Eerste Test Honda CL500

Met vier modellen rond haar 471cc tweecilinder-lijnmotor had Honda de A2-rijder al het nodige te bieden. Toch is daar met de nieuwe CL500 nog een extra smaakje bijgekomen. En dat vijfde model in de rij, dat qua styling knipoogt naar Honda’s CL scrambler-modellen uit de jaren zestig en vroege jaren zeventig, is een even verfrissend als vrolijk rijdende kostganger, zo ondervonden we tijdens de eerste kennismaking in en rond het Spaanse Sevilla.

Sinds de komst van Honda’s 471cc-twin werden er in Europa maar liefst 133.000 verkocht, verdeelt over de modellen CB500F, CB500X, CBR500R en CMX500 Rebel. Een populair platform dus, ook in Nederland. Zo was de CMX500 Rebel in ons land afgelopen jaar het best verkochte model van Honda met 186 stuks, nog voor gekende Honda-kopstukken als de NC750X en CRF1100L Africa Twin.

Op die Rebel is de nieuwe CL500 met zijn smakelijke scrambler-sausje ook grotendeels gebaseerd. De 47 pk sterke twin met 180-graden-krukas van de CL is nagenoeg identiek aan die van de CMX, alleen de luchttoevoer naar de airbox is licht aangepast voor een meer directe instroom van lucht. Dat moet volgens Honda zorgen voor meer koppel bij lagere toerentallen en een betere gasrepons. Om de trekkracht van onderuit verder te vergroten, heeft de CL daarnaast een tandje extra op het kettingblad achter (41 i.p.v. 40 van de Rebel). En niet te missen is het nieuwe uitlaatsysteem met de hoog aan de rechterzijde geplaatste einddemper als blikvanger een verwijzing naar de voor de Amerikaanse markt ontwikkelde CL72 uit 1962 en de latere CL250, 350 en 450.

Ook het hoofdframe van stalen buis en de eveneens van staal vervaardigde swingarm zijn duidelijk herkenbaar als die van de CMX500. Nieuw is het stalen subframe van de CL, dat een stuk hoger is en de zithoogte vergeleken met de Rebel met 100 millimeter vergroot naar een overigens nog steeds goed toegankelijke 790 millimeter. Net als die CMX500 heeft de CL stereo-achtervering, waarvan de veervoorspanning in vijf standen verstelbaar is, en een 41mm-voorvork zonder stelmogelijkheden. De vorkpoten zijn omwille van de scrambler-look voorzien van lekker nostalgisch ogende stofhoezen. De veerwegen zijn met 150 millimeter voor en 145 achter ook iets langer dan bij de Rebel en daarnaast rolt de CL500 op een 19 inch voor- en een 17 inch achterwiel, waar licht avontuurlijk geprofileerde Dunlop Trailmax Mixtour rubbers omheen liggen, zodat je onderweg ook een niet al te zwaar onverhard pad mee kunt pakken. Mocht je dat willen doen, dan is het wel jammer dat het ABS achter niet kan worden uitgeschakeld.

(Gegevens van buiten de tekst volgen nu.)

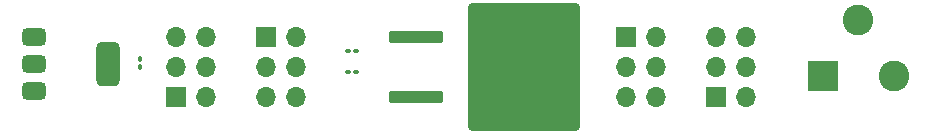
<source format=gbr>
%TF.GenerationSoftware,KiCad,Pcbnew,8.0.4*%
%TF.CreationDate,2024-11-15T14:07:30-05:00*%
%TF.ProjectId,BarrelJackAdapter,42617272-656c-44a6-9163-6b4164617074,rev?*%
%TF.SameCoordinates,Original*%
%TF.FileFunction,Soldermask,Top*%
%TF.FilePolarity,Negative*%
%FSLAX46Y46*%
G04 Gerber Fmt 4.6, Leading zero omitted, Abs format (unit mm)*
G04 Created by KiCad (PCBNEW 8.0.4) date 2024-11-15 14:07:30*
%MOMM*%
%LPD*%
G01*
G04 APERTURE LIST*
G04 Aperture macros list*
%AMRoundRect*
0 Rectangle with rounded corners*
0 $1 Rounding radius*
0 $2 $3 $4 $5 $6 $7 $8 $9 X,Y pos of 4 corners*
0 Add a 4 corners polygon primitive as box body*
4,1,4,$2,$3,$4,$5,$6,$7,$8,$9,$2,$3,0*
0 Add four circle primitives for the rounded corners*
1,1,$1+$1,$2,$3*
1,1,$1+$1,$4,$5*
1,1,$1+$1,$6,$7*
1,1,$1+$1,$8,$9*
0 Add four rect primitives between the rounded corners*
20,1,$1+$1,$2,$3,$4,$5,0*
20,1,$1+$1,$4,$5,$6,$7,0*
20,1,$1+$1,$6,$7,$8,$9,0*
20,1,$1+$1,$8,$9,$2,$3,0*%
G04 Aperture macros list end*
%ADD10RoundRect,0.100000X-0.130000X-0.100000X0.130000X-0.100000X0.130000X0.100000X-0.130000X0.100000X0*%
%ADD11R,1.700000X1.700000*%
%ADD12O,1.700000X1.700000*%
%ADD13RoundRect,0.375000X-0.625000X-0.375000X0.625000X-0.375000X0.625000X0.375000X-0.625000X0.375000X0*%
%ADD14RoundRect,0.500000X-0.500000X-1.400000X0.500000X-1.400000X0.500000X1.400000X-0.500000X1.400000X0*%
%ADD15RoundRect,0.250000X-2.050000X-0.300000X2.050000X-0.300000X2.050000X0.300000X-2.050000X0.300000X0*%
%ADD16RoundRect,0.250002X-4.449998X-5.149998X4.449998X-5.149998X4.449998X5.149998X-4.449998X5.149998X0*%
%ADD17RoundRect,0.100000X0.100000X-0.130000X0.100000X0.130000X-0.100000X0.130000X-0.100000X-0.130000X0*%
%ADD18R,2.600000X2.600000*%
%ADD19C,2.600000*%
G04 APERTURE END LIST*
D10*
%TO.C,C2*%
X131415000Y-71515000D03*
X132055000Y-71515000D03*
%TD*%
D11*
%TO.C,J3*%
X124460000Y-68580000D03*
D12*
X127000000Y-68580000D03*
X124460000Y-71120000D03*
X127000000Y-71120000D03*
X124460000Y-73660000D03*
X127000000Y-73660000D03*
%TD*%
D10*
%TO.C,C1*%
X131415000Y-69765000D03*
X132055000Y-69765000D03*
%TD*%
D11*
%TO.C,J5*%
X154940000Y-68580000D03*
D12*
X157480000Y-68580000D03*
X154940000Y-71120000D03*
X157480000Y-71120000D03*
X154940000Y-73660000D03*
X157480000Y-73660000D03*
%TD*%
D13*
%TO.C,U1*%
X104800000Y-68580000D03*
X104800000Y-70880000D03*
D14*
X111100000Y-70880000D03*
D13*
X104800000Y-73180000D03*
%TD*%
D15*
%TO.C,U2*%
X137160000Y-68580000D03*
D16*
X146310000Y-71120000D03*
D15*
X137160000Y-73660000D03*
%TD*%
D17*
%TO.C,C3*%
X113792000Y-71120000D03*
X113792000Y-70480000D03*
%TD*%
D18*
%TO.C,J1*%
X171600000Y-71870000D03*
D19*
X177600000Y-71870000D03*
X174600000Y-67170000D03*
%TD*%
D11*
%TO.C,J4*%
X162560000Y-73645000D03*
D12*
X165100000Y-73645000D03*
X162560000Y-71105000D03*
X165100000Y-71105000D03*
X162560000Y-68565000D03*
X165100000Y-68565000D03*
%TD*%
D11*
%TO.C,J2*%
X116835000Y-73645000D03*
D12*
X119375000Y-73645000D03*
X116835000Y-71105000D03*
X119375000Y-71105000D03*
X116835000Y-68565000D03*
X119375000Y-68565000D03*
%TD*%
M02*

</source>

De ronde koplamp, net als de andere verlichting in led uitgevoerd, en de smalle 12-liter-tank met rubberen zijpads maken de scrambler-look compleet. En dan is er nog het kleurenpalet dat naast stemmig zwart bestaat uit legergroen en het in zonlicht heerlijk sprankelende oranje en blauw. Er is ook nog een witte versie, maar die is helaas enkel bestemd voor de Japanse thuismarkt. Een deel van de testmotoren was trouwens van accessoires voorzien (zie ook het kader verderop), waaronder de ‘gesnavelde’ CL500’s op een aantal van de foto’s.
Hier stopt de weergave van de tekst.